Material supplied:

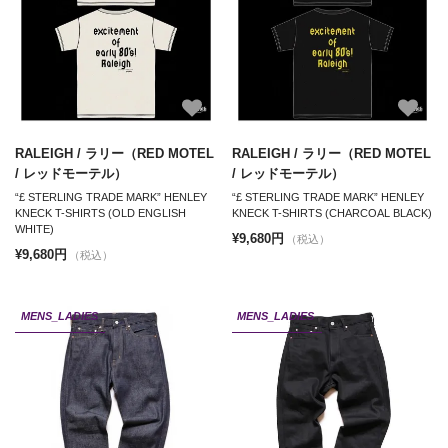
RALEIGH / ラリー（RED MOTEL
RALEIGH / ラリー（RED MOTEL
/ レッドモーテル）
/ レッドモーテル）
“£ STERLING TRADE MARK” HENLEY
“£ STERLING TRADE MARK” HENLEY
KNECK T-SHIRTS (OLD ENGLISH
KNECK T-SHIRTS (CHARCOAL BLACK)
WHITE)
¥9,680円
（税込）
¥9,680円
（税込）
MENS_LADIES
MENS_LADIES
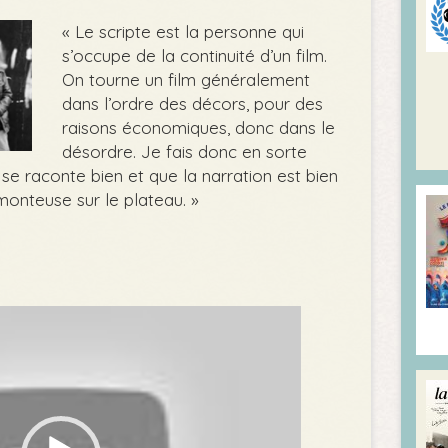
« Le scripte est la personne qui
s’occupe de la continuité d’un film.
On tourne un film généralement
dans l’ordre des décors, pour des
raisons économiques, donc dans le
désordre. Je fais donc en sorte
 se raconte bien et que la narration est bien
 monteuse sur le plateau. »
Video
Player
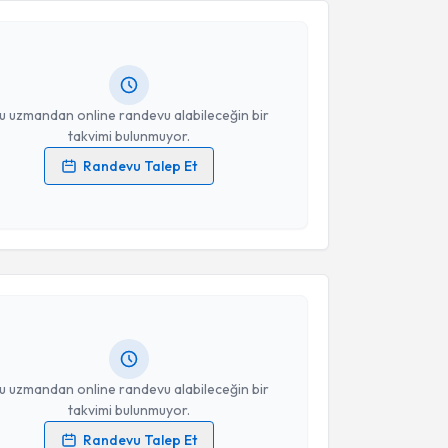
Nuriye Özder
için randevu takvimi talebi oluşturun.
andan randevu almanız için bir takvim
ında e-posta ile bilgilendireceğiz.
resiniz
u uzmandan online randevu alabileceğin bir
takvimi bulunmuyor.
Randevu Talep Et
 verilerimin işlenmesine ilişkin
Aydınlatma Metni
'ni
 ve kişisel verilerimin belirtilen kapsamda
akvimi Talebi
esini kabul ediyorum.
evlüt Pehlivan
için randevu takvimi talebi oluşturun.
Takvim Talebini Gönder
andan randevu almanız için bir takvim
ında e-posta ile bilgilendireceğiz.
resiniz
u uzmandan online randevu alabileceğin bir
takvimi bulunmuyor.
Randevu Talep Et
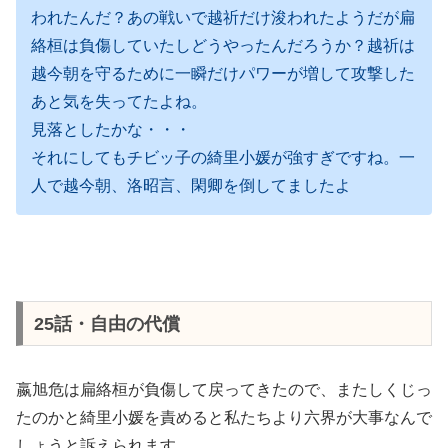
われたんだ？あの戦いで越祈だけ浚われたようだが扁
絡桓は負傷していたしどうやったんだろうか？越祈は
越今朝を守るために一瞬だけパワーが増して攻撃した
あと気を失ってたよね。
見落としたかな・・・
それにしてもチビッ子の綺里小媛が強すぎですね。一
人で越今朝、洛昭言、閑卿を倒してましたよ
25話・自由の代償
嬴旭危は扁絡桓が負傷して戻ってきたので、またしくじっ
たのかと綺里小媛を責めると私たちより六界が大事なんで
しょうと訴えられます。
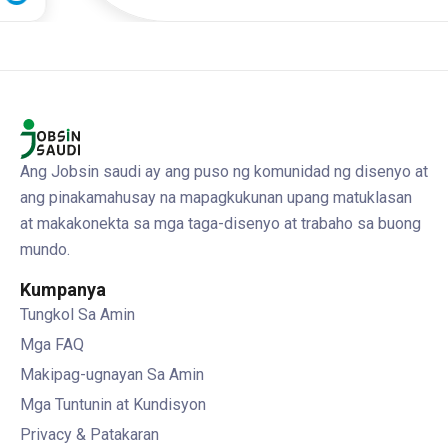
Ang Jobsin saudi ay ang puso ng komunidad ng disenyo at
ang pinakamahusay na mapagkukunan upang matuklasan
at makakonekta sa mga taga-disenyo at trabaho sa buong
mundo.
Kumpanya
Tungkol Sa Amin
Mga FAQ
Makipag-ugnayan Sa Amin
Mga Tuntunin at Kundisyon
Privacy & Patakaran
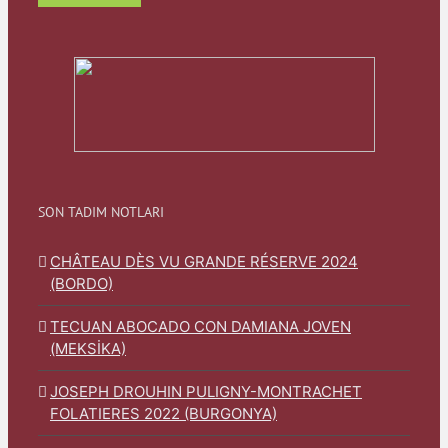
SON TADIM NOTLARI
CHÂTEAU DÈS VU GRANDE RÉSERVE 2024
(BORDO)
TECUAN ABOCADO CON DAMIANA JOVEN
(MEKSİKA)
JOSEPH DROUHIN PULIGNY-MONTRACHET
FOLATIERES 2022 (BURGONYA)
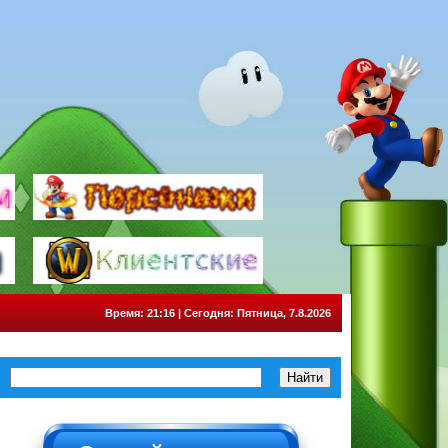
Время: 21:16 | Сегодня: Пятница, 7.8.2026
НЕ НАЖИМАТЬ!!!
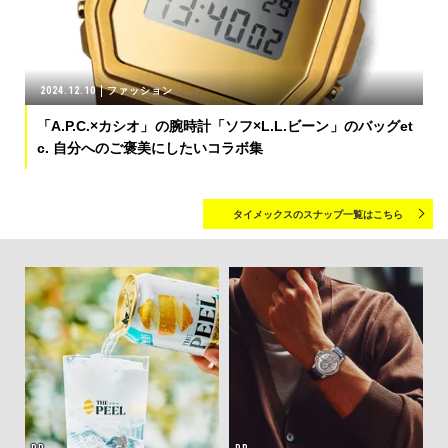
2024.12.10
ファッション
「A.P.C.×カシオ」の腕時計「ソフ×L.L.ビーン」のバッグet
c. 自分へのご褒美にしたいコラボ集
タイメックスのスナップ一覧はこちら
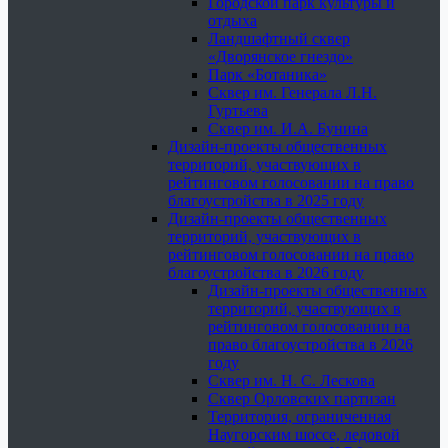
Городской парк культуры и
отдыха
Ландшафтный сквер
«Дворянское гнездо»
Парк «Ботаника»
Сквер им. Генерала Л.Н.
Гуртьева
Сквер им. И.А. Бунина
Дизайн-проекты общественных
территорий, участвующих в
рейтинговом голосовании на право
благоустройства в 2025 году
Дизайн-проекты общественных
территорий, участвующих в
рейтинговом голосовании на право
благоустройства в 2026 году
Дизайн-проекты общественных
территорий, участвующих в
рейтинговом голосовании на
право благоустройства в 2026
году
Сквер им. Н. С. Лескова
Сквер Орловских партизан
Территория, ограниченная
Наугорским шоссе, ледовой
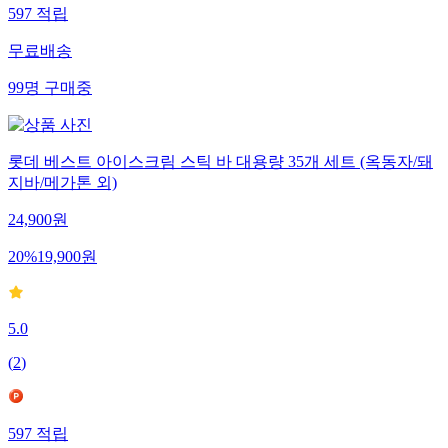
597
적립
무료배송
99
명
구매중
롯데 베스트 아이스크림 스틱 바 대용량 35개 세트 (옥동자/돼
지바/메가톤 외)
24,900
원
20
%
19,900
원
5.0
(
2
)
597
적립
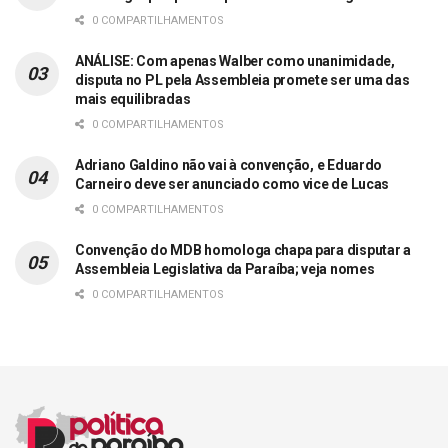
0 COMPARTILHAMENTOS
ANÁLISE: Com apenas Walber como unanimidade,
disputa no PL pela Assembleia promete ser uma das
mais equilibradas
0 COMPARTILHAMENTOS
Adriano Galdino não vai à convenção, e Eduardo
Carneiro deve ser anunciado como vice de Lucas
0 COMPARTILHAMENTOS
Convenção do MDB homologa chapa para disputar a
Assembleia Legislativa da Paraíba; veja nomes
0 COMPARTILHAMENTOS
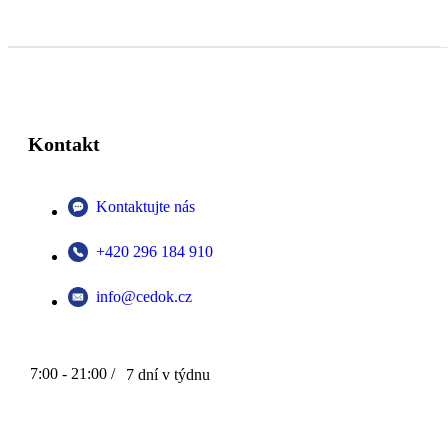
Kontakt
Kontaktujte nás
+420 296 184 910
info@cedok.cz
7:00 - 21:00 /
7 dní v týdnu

What is required: Please go line by line through the records above, copying each one that holds the string "verilerimin".

Result of this task:
 verilerimin işlenmesine ilişkin
 ve kişisel verilerimin belirtilen kapsamda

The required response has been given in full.